Cast: Jeff Bridges, Maggie Gyllenhaal, Collin Farrell
by Jason Callen
Prior to seeing Scott Cooper’s new film Black Mass, I decided to take a look at his first feature Crazy Heart which I had avoided due to my disinterest in country music and my reaction to his second feature Out of the Furnace, which I found to be well acted but empty and pretty desperate to evoke The Deer Hunter with its small, working town milieu. I expected that Crazy Heart would be equally derivative, clichéd, but still well-acted.
I wasn’t wrong; the film is all those things. However through that good acting and a low key approach to story, the film manages to sidestep the clichés of these “rock bottom” movies. Jeff Bridges is so damn comfortable in the role of “Bad” Blake that he has no problem introducing the character as he gets out of a car with unzipped pants and dumps out his traveling piss (an image that will be repeated a couple of times). That’s confidence in your character right there ladies and gentlemen. That confidence and ease seems to transfer to the rest of the cast as all give low key but effective performances. This too helps the film elevate itself from the clichés it embraces.

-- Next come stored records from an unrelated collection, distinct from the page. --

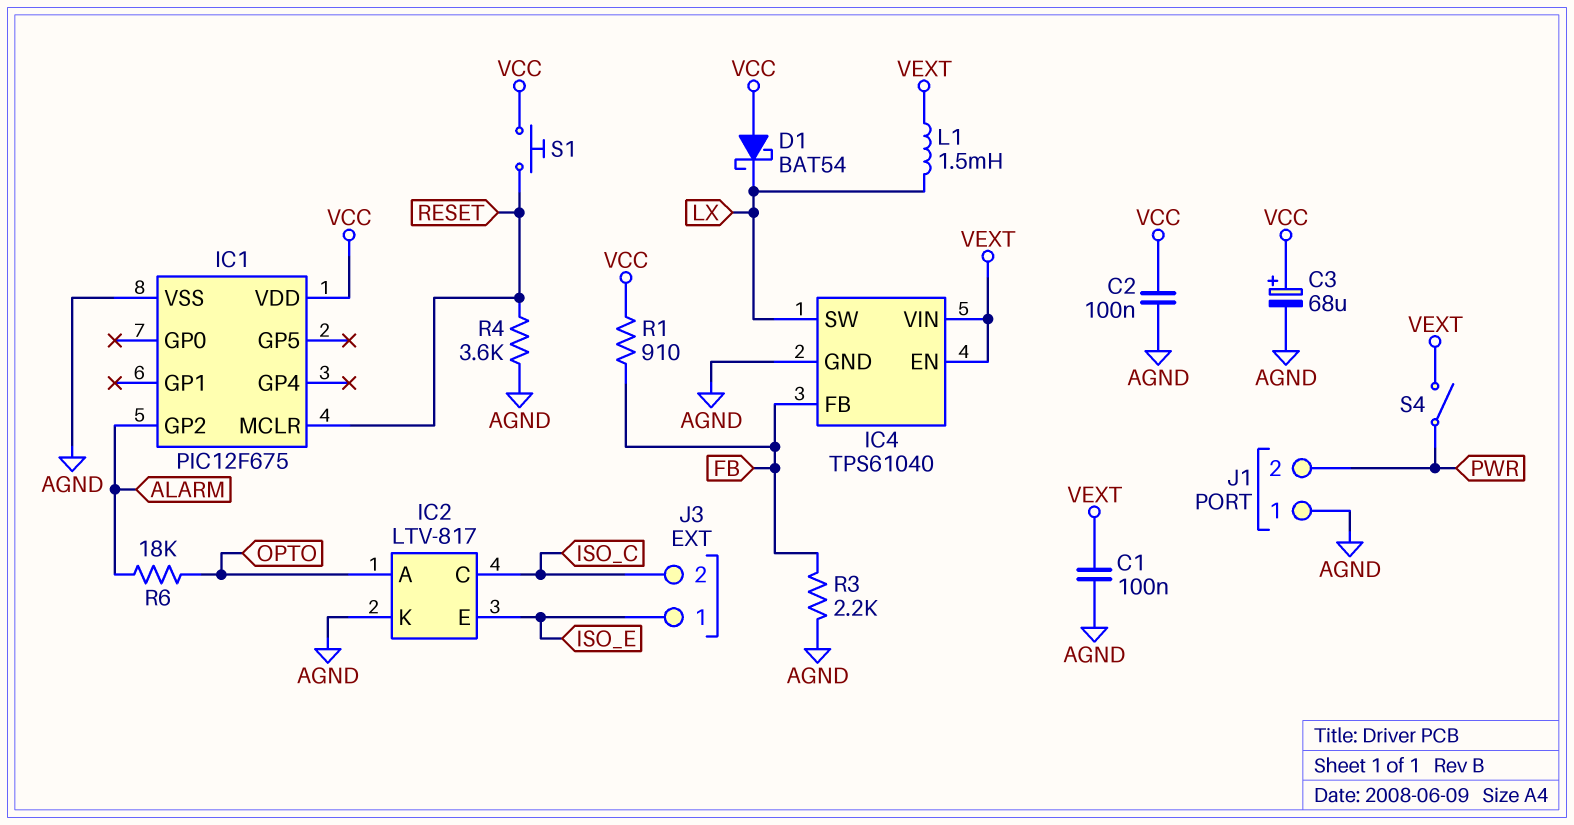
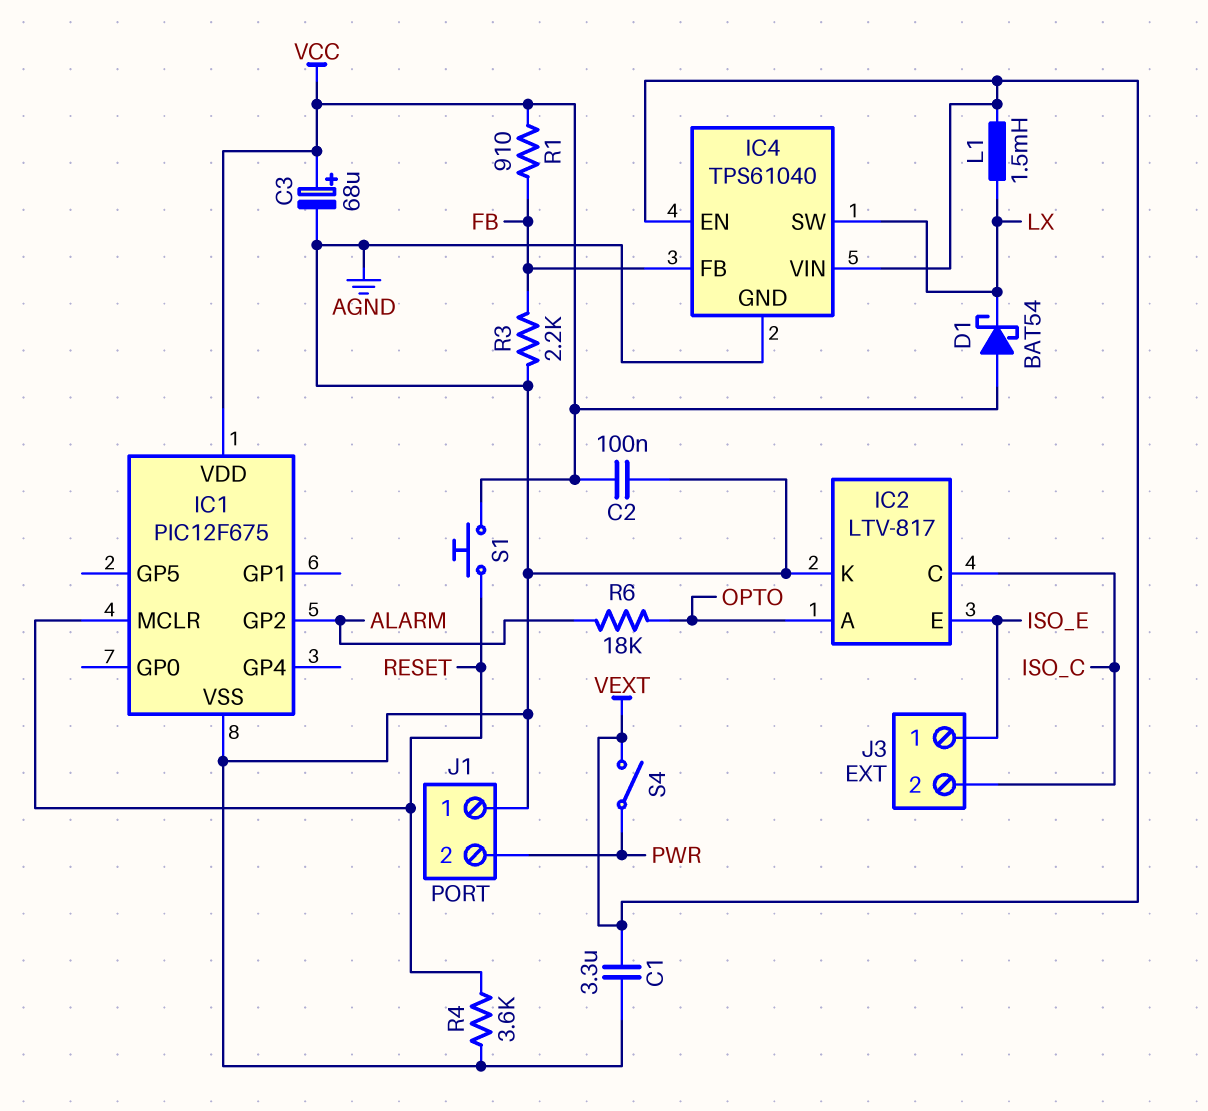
C1: 100nF (AGND, VEXT) -> 3.3uF (AGND, VEXT)

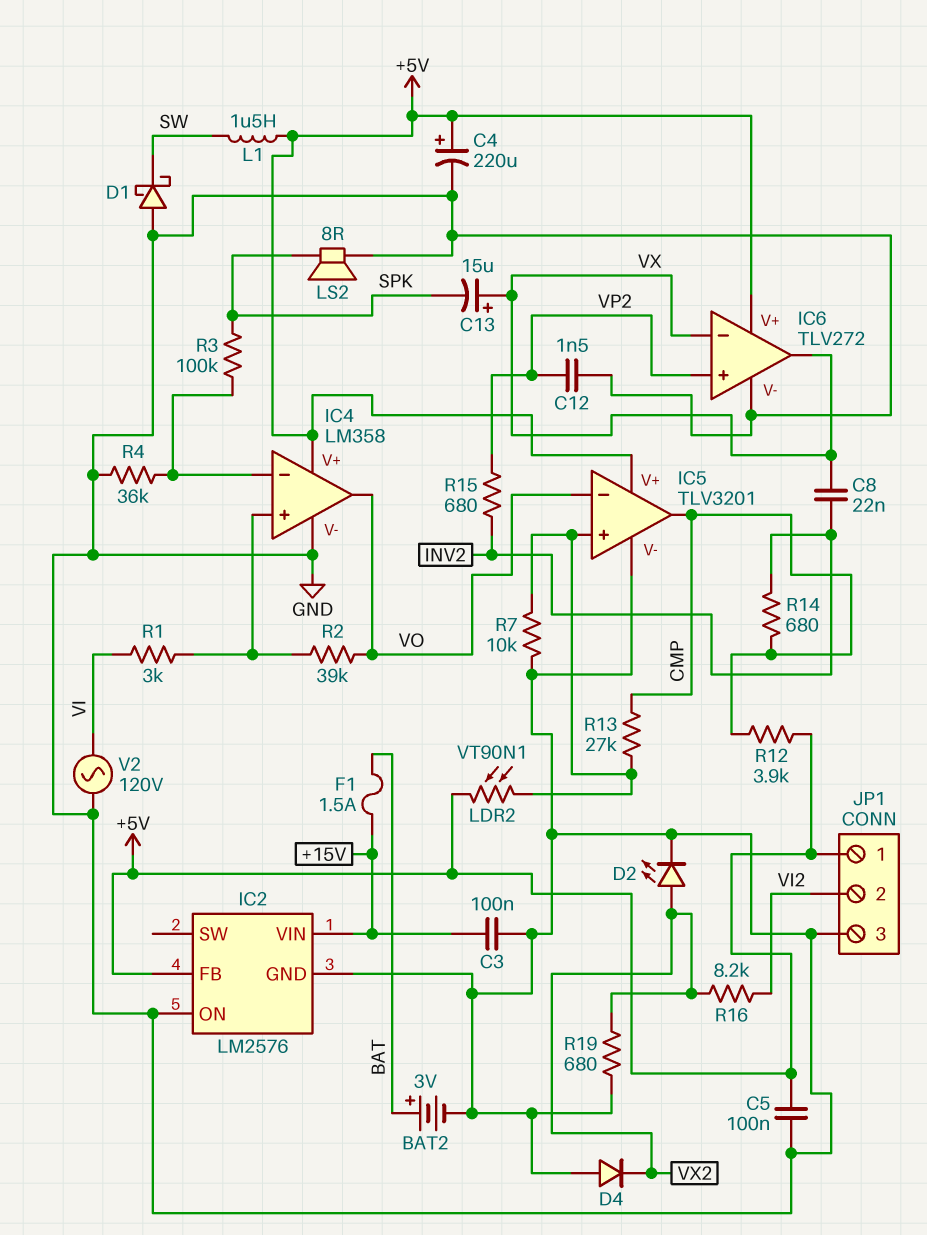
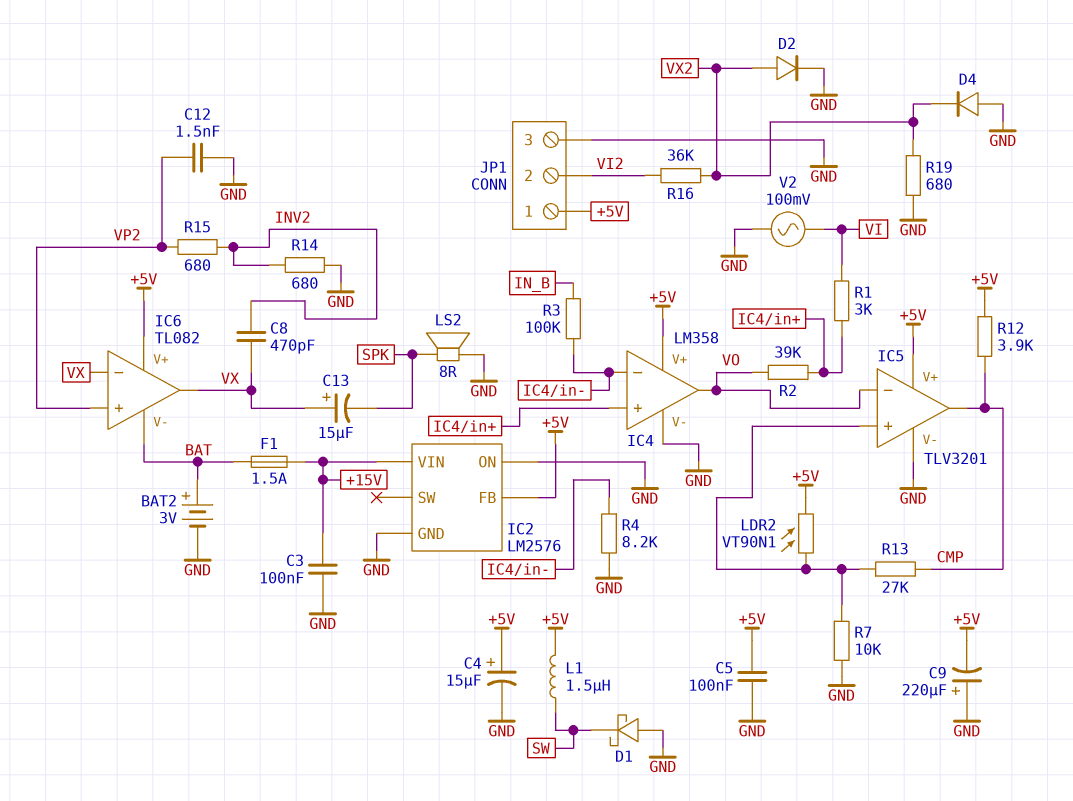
C4: 220uF (plus +5V, minus GND) -> 15uF (plus +5V, minus GND)
C8: 22nF (INV2, VX) -> 470pF (INV2, VX)
C9: none -> 220uF (plus GND, minus +5V)
D2: LED (A VX2, K GND) -> diode (A VX2, K GND)
IC6: TLV272 -> TL082
IC6 pin V-: GND -> BAT
R3: 100k (IC4/in-, SPK) -> 100k (IC4/in-, IN_B)
R4: 36k (GND, IC4/in-) -> 8.2k (GND, IC4/in-)
R14: 680 (CMP, INV2) -> 680 (GND, INV2)
R16: 8.2k (VI2, VX2) -> 36k (VI2, VX2)
V2: AC 120V (GND, VI) -> AC 100mV (GND, VI)

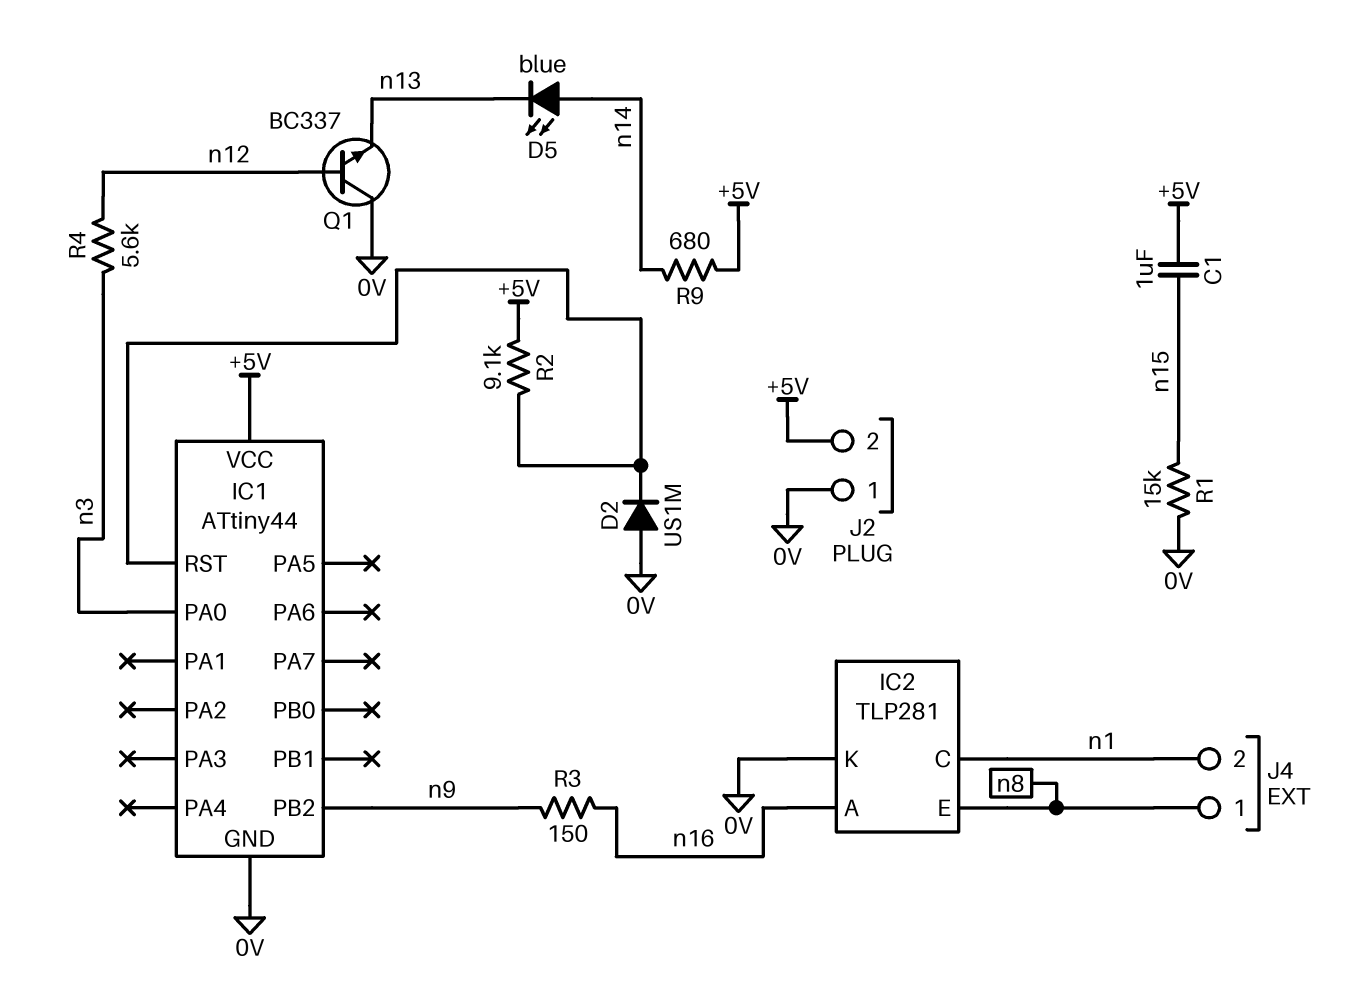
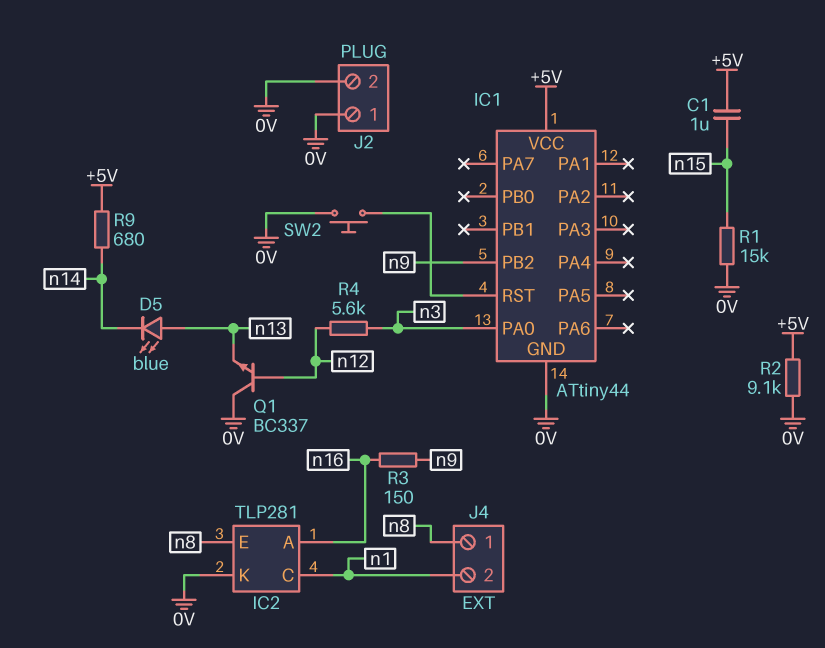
D2: diode US1M (A 0V, K IC1/RST) -> none
D5: LED blue (A n14, K n13) -> LED blue (A n13, K n14)
J2 pin 2: +5V -> 0V
R2: 9.1k (+5V, IC1/RST) -> 9.1k (+5V, 0V)
SW2: none -> button (0V, IC1/RST)

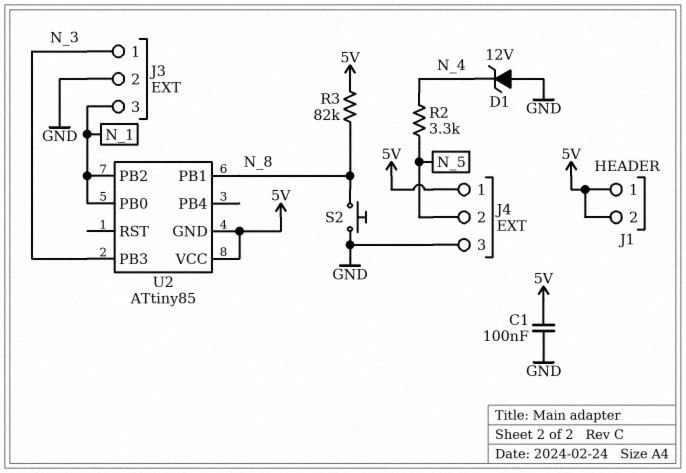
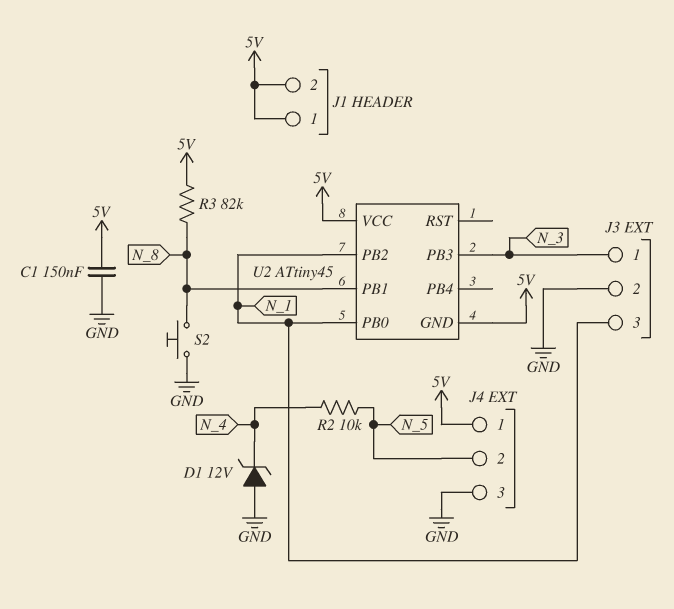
C1: 100nF (5V, GND) -> 150nF (5V, GND)
R2: 3.3k (N_4, N_5) -> 10k (N_4, N_5)
U2: ATtiny85 -> ATtiny45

When we meet Bad’s former protégé, Tommy Sweet (Colin Farrell), we expect a big clash; the former student has surpassed the teacher and the teacher is bitter and thinks he stole songs, or left him behind, ect, ect. Instead we get a very reasonable encounter where Tommy shows his appreciation for Bad and even tries to get him to write a song for him as a way of helping Bad.
The other relationship of significance is between Bad and the Jean Craddock (Maggie Gyllenhaal), the niece of one of the bar owners where Bad has had gigs. She’s a fledgling reporter for the local paper and wants to write about Bad. He agrees and the two start a relationship that begins as reporter/subject, moves to friendship and eventually to a romantic relationship. “Of course,” I can hear you saying and you’re right, there is never a doubt as to where this relationship is heading but the actors make it seem natural, inevitable, and it works. However, Jean has a young son from a previous marriage and it’s the relationship between him and Bad that tips the scale over to cliché and sinks the last 1/3 of the film. While it may not be as tried and true as Chekov’s “gun rule,” I’m willing to bet that if you have an unwed, single mother in your film and she gets involved with an alcoholic, regardless of how wonderful that alcoholic might seem, the child will be either lost, put in danger, hurt, or killed by said alcoholic.
Lucky for us all, Crazy Heart does not overstep this particular scenario, but the change in relationship between these two characters afterwards seems to sink the movie and is totally out of step with the tone and expectation set by the first 2/3 of the film. It’s as if Cooper (who wrote the screenplay based on the book by Thomas Cobb) looked at the script and said, “You know, these people are just too reasonable, we need to blow up this third act and make one of them a caricature.” Maybe he thought there wasn’t enough drama or that people would get bored without some “event” in the last 1/3.
I’m not willing to give up on Cooper yet though. While this didn’t ultimately win me over, between it and the anti-Scorsese gangster flick Black Mass, Cooper has shown that he is capable of slightly subverting our genre expectations in order to draw the focus away from one aspect of the genre and on to a different one; in Crazy Heart he moves focus from the seediness and despair of “rock bottom” films to the quiet, sad realities of life time performers. In Black Mass he strips the gangster film of its sensationalism and romanticism and highlights the absolute horror. One was successful, the other not (maybe I should giveOut of the Furnace another look in this light), but it’s enough to make me curious as to what Cooper will do next and if that genre subversion is truly a part of his signature or just happenstance. Time will tell.